Глаза Виктора наполняются безжизненной кровью, в которой бурлит вулканическая лава, напоминающая бесформенную скульптуру Иуды в Свияжске. Его изуверская вилка тычет по теплой голени курицы, смотрящей на картину Брюллова «Последний день Помпеи». Тонкие пальцы святоши (словно перебирая по клавишам меланхолического фортепиано) плавно скользят по бесчувственному крылышку мертвого существа. «Плохо прожарено. Кровь течет. Как же я боюсь крови», думает Виктор и, одновременно с этим, брезгливо откидывает тарелку в мусорное ведро, – там еще находятся сгнившие бычьи яйца, пару надкусанных осьминогов и недобитые тараканы, которых Виктор уже год пытается выселить из своей квартиры, но главные юристы в насекомом муниципалитете, считают, что Витёк подписал абсолютно честный контракт (как Англичане с Индейцами) и, поэтому, тараканы всячески негодуют по поводу их изгнания. Не дай бог Виктору стать героем Кафкианского Превращения.
Сатирикон берет свое и наш протагонист отправляются на работу. Его руки совершенно свободны, и сам он свободный. «Холостяцкая жизнь наводит тоску куда меньше, чем порядок наводит женщина. Мне нравится играть словами, понимаешь, одинокие люди ни на что большее не способны», в частных беседах с самим собой говорит Виктор смотря в зеркало (его любимое жилистое отражение постоянно соглашается с ним, подмигивает ему, кивает ему, вглядывается в морские глаза белоснежной девочки, стоящей за наблюдателем). Иллюзия наполняет комнату берисфическим ароматом (нечто среднее между звуком наполняющим водой ванну и утопленником издыхающим последние пузырьки) и заносчиво гонится вслед за убегающим Виктором.

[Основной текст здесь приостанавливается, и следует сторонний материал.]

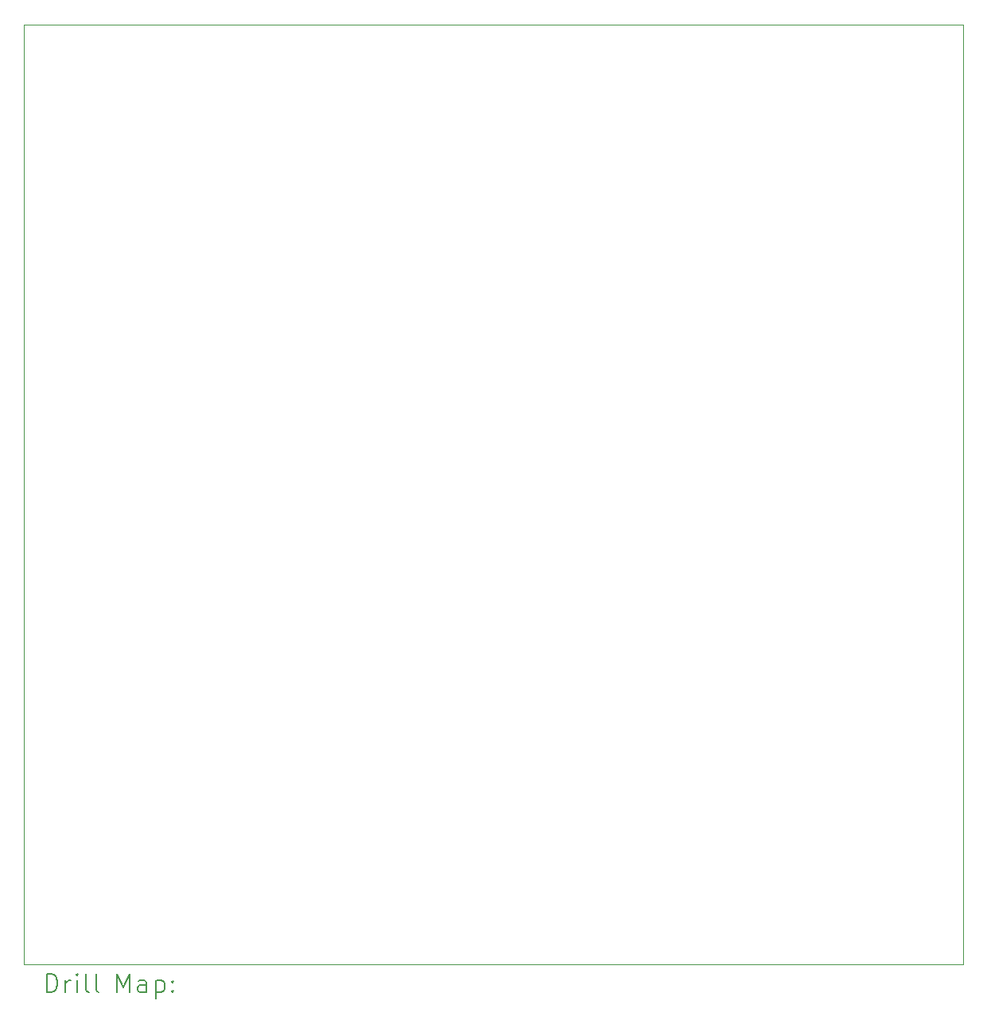
<source format=gbr>
%TF.GenerationSoftware,KiCad,Pcbnew,(7.0.0)*%
%TF.CreationDate,2023-03-21T11:08:30+02:00*%
%TF.ProjectId,SCHEMATICS,53434845-4d41-4544-9943-532e6b696361,rev?*%
%TF.SameCoordinates,Original*%
%TF.FileFunction,Drillmap*%
%TF.FilePolarity,Positive*%
%FSLAX45Y45*%
G04 Gerber Fmt 4.5, Leading zero omitted, Abs format (unit mm)*
G04 Created by KiCad (PCBNEW (7.0.0)) date 2023-03-21 11:08:30*
%MOMM*%
%LPD*%
G01*
G04 APERTURE LIST*
%ADD10C,0.100000*%
%ADD11C,0.200000*%
G04 APERTURE END LIST*
D10*
X9000000Y-4800000D02*
X19000000Y-4800000D01*
X19000000Y-4800000D02*
X19000000Y-14800000D01*
X19000000Y-14800000D02*
X9000000Y-14800000D01*
X9000000Y-14800000D02*
X9000000Y-4800000D01*
D11*
X9242619Y-15098476D02*
X9242619Y-14898476D01*
X9242619Y-14898476D02*
X9290238Y-14898476D01*
X9290238Y-14898476D02*
X9318810Y-14908000D01*
X9318810Y-14908000D02*
X9337857Y-14927048D01*
X9337857Y-14927048D02*
X9347381Y-14946095D01*
X9347381Y-14946095D02*
X9356905Y-14984190D01*
X9356905Y-14984190D02*
X9356905Y-15012762D01*
X9356905Y-15012762D02*
X9347381Y-15050857D01*
X9347381Y-15050857D02*
X9337857Y-15069905D01*
X9337857Y-15069905D02*
X9318810Y-15088952D01*
X9318810Y-15088952D02*
X9290238Y-15098476D01*
X9290238Y-15098476D02*
X9242619Y-15098476D01*
X9442619Y-15098476D02*
X9442619Y-14965143D01*
X9442619Y-15003238D02*
X9452143Y-14984190D01*
X9452143Y-14984190D02*
X9461667Y-14974667D01*
X9461667Y-14974667D02*
X9480714Y-14965143D01*
X9480714Y-14965143D02*
X9499762Y-14965143D01*
X9566429Y-15098476D02*
X9566429Y-14965143D01*
X9566429Y-14898476D02*
X9556905Y-14908000D01*
X9556905Y-14908000D02*
X9566429Y-14917524D01*
X9566429Y-14917524D02*
X9575952Y-14908000D01*
X9575952Y-14908000D02*
X9566429Y-14898476D01*
X9566429Y-14898476D02*
X9566429Y-14917524D01*
X9690238Y-15098476D02*
X9671190Y-15088952D01*
X9671190Y-15088952D02*
X9661667Y-15069905D01*
X9661667Y-15069905D02*
X9661667Y-14898476D01*
X9795000Y-15098476D02*
X9775952Y-15088952D01*
X9775952Y-15088952D02*
X9766429Y-15069905D01*
X9766429Y-15069905D02*
X9766429Y-14898476D01*
X9991190Y-15098476D02*
X9991190Y-14898476D01*
X9991190Y-14898476D02*
X10057857Y-15041333D01*
X10057857Y-15041333D02*
X10124524Y-14898476D01*
X10124524Y-14898476D02*
X10124524Y-15098476D01*
X10305476Y-15098476D02*
X10305476Y-14993714D01*
X10305476Y-14993714D02*
X10295952Y-14974667D01*
X10295952Y-14974667D02*
X10276905Y-14965143D01*
X10276905Y-14965143D02*
X10238809Y-14965143D01*
X10238809Y-14965143D02*
X10219762Y-14974667D01*
X10305476Y-15088952D02*
X10286429Y-15098476D01*
X10286429Y-15098476D02*
X10238809Y-15098476D01*
X10238809Y-15098476D02*
X10219762Y-15088952D01*
X10219762Y-15088952D02*
X10210238Y-15069905D01*
X10210238Y-15069905D02*
X10210238Y-15050857D01*
X10210238Y-15050857D02*
X10219762Y-15031809D01*
X10219762Y-15031809D02*
X10238809Y-15022286D01*
X10238809Y-15022286D02*
X10286429Y-15022286D01*
X10286429Y-15022286D02*
X10305476Y-15012762D01*
X10400714Y-14965143D02*
X10400714Y-15165143D01*
X10400714Y-14974667D02*
X10419762Y-14965143D01*
X10419762Y-14965143D02*
X10457857Y-14965143D01*
X10457857Y-14965143D02*
X10476905Y-14974667D01*
X10476905Y-14974667D02*
X10486429Y-14984190D01*
X10486429Y-14984190D02*
X10495952Y-15003238D01*
X10495952Y-15003238D02*
X10495952Y-15060381D01*
X10495952Y-15060381D02*
X10486429Y-15079428D01*
X10486429Y-15079428D02*
X10476905Y-15088952D01*
X10476905Y-15088952D02*
X10457857Y-15098476D01*
X10457857Y-15098476D02*
X10419762Y-15098476D01*
X10419762Y-15098476D02*
X10400714Y-15088952D01*
X10581667Y-15079428D02*
X10591190Y-15088952D01*
X10591190Y-15088952D02*
X10581667Y-15098476D01*
X10581667Y-15098476D02*
X10572143Y-15088952D01*
X10572143Y-15088952D02*
X10581667Y-15079428D01*
X10581667Y-15079428D02*
X10581667Y-15098476D01*
X10581667Y-14974667D02*
X10591190Y-14984190D01*
X10591190Y-14984190D02*
X10581667Y-14993714D01*
X10581667Y-14993714D02*
X10572143Y-14984190D01*
X10572143Y-14984190D02*
X10581667Y-14974667D01*
X10581667Y-14974667D02*
X10581667Y-14993714D01*
M02*

</source>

По приезду в офис, Виктор первым делом знакомится с очередными историями посетителей: пол, год, семейное положение, основная проблема и т. д. Каждые полчаса в рабочий кабинет Виктора заходит молодая брюнетка с порцией макулатуры и чашечкой свежемолотого кофе (замечу, что она его молотит ежедневно на протяжении пяти лет) и в этом уже существует свой ракурс на неизменную жизнь Виктора.
– Офелия! – надменно машет волосатыми руками Виктор.
– Да, Виктор Константинович? – ласкова отвечает брюнетка.
– У вас сегодня изумительное платьице, – с некоторым трепетом в глазах припевает Виктор.
– Для вас же стараюсь, – улыбается Офелия и выплывает из кабинета.
Виктор закуривает очередную сигару (подаренную ему лично от Кубинского психиатра, с которым он общался на протяжении полувека, а затем покончил с этим общением в силу непредвиденной смерти чернокожего старичка) и, потирая блестящими лакированными туфлями половичок, Виктор всматривается в идущих сплошной чередой психологических зомби и, цепляясь за каждое их слово, за каждый их звук и телодвижение, вытаскивает из них клешнями душевную болезнь (чаще всего эта болезнь именуется – одиночеством), но врачи любят давать ей более сакраментальные названия, типа: СПИД, рак, Альцгеймер и т. п.